**Work request**
In the records below, set down word for word every line from the line with "right wrist: (704, 718, -12)" to the line with "left knee: (1209, 735, 10)", including both of those lines.
*** Available data ***
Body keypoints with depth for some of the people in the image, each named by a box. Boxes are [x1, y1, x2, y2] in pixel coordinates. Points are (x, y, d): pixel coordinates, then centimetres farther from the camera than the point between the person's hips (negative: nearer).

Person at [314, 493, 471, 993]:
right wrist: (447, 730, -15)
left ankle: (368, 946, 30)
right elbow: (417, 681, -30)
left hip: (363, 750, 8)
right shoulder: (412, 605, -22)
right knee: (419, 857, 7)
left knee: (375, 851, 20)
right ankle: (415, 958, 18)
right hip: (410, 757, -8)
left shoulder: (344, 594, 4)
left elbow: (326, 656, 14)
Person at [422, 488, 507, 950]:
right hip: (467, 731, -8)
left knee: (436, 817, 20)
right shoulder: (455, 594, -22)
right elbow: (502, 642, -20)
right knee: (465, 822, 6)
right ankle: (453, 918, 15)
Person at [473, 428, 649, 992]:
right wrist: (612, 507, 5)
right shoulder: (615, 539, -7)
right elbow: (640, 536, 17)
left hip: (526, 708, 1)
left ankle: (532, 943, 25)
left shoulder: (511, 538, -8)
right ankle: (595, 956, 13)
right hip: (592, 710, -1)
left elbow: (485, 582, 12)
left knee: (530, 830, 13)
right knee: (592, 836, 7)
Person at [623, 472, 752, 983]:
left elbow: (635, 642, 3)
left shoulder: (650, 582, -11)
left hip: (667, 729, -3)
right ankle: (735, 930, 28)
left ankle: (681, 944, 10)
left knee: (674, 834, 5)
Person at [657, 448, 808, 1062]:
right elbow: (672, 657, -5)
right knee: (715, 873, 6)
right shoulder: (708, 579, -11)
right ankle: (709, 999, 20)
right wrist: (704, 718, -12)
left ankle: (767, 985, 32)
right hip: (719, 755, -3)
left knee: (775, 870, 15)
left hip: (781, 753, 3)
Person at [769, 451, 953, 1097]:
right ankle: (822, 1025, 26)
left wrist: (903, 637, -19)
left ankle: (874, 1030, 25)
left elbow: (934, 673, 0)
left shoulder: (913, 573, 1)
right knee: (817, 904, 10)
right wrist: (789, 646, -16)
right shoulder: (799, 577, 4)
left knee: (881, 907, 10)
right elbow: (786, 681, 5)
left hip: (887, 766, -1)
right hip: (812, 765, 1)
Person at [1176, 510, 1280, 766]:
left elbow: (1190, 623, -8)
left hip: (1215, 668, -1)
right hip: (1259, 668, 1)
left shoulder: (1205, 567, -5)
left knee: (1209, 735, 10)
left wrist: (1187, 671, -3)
*** End of Available data ***
*** Available data ***
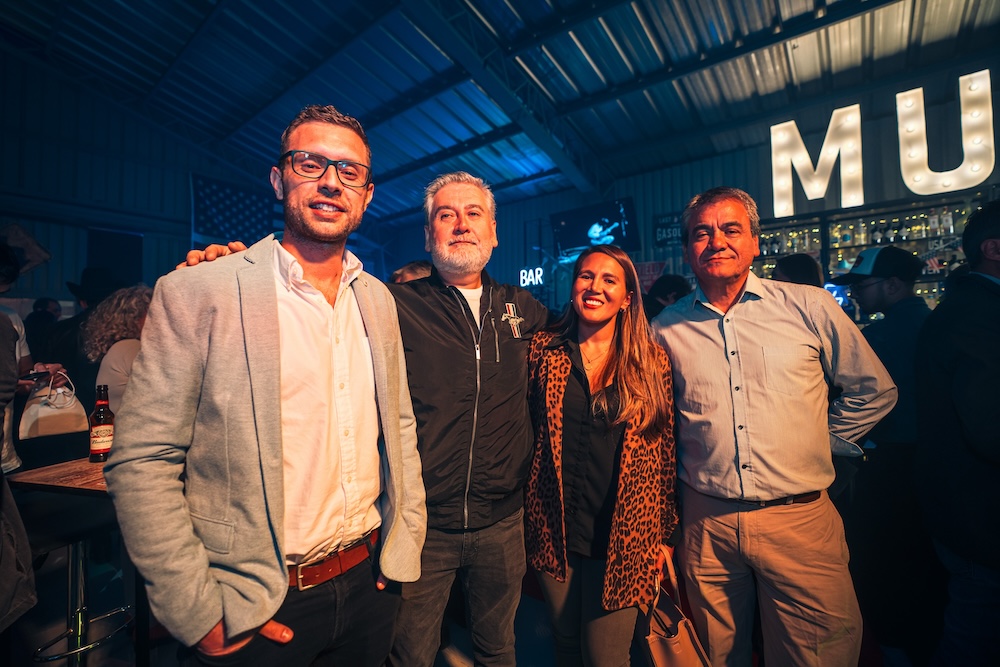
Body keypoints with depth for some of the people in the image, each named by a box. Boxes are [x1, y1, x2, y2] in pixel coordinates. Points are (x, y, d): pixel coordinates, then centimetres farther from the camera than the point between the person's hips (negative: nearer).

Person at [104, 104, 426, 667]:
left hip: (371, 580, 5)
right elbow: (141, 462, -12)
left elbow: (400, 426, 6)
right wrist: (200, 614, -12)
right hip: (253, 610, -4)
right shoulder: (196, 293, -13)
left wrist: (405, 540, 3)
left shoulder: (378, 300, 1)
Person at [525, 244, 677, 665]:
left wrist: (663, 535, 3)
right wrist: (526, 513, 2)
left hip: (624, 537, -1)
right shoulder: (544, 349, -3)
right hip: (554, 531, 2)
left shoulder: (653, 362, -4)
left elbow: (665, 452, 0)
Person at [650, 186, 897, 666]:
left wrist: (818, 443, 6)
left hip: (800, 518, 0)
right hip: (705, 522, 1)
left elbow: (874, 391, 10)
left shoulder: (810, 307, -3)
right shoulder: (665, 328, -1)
*** End of Available data ***
**Completed task**
right wrist: (704, 718, -12)
left ankle: (767, 985, 32)
right hip: (719, 755, -3)
left knee: (775, 870, 15)
left hip: (781, 753, 3)
Person at [769, 451, 953, 1097]:
right ankle: (822, 1025, 26)
left wrist: (903, 637, -19)
left ankle: (874, 1030, 25)
left elbow: (934, 673, 0)
left shoulder: (913, 573, 1)
right knee: (817, 904, 10)
right wrist: (789, 646, -16)
right shoulder: (799, 577, 4)
left knee: (881, 907, 10)
right elbow: (786, 681, 5)
left hip: (887, 766, -1)
right hip: (812, 765, 1)
Person at [1176, 510, 1280, 766]:
left elbow: (1190, 623, -8)
left hip: (1215, 668, -1)
right hip: (1259, 668, 1)
left shoulder: (1205, 567, -5)
left knee: (1209, 735, 10)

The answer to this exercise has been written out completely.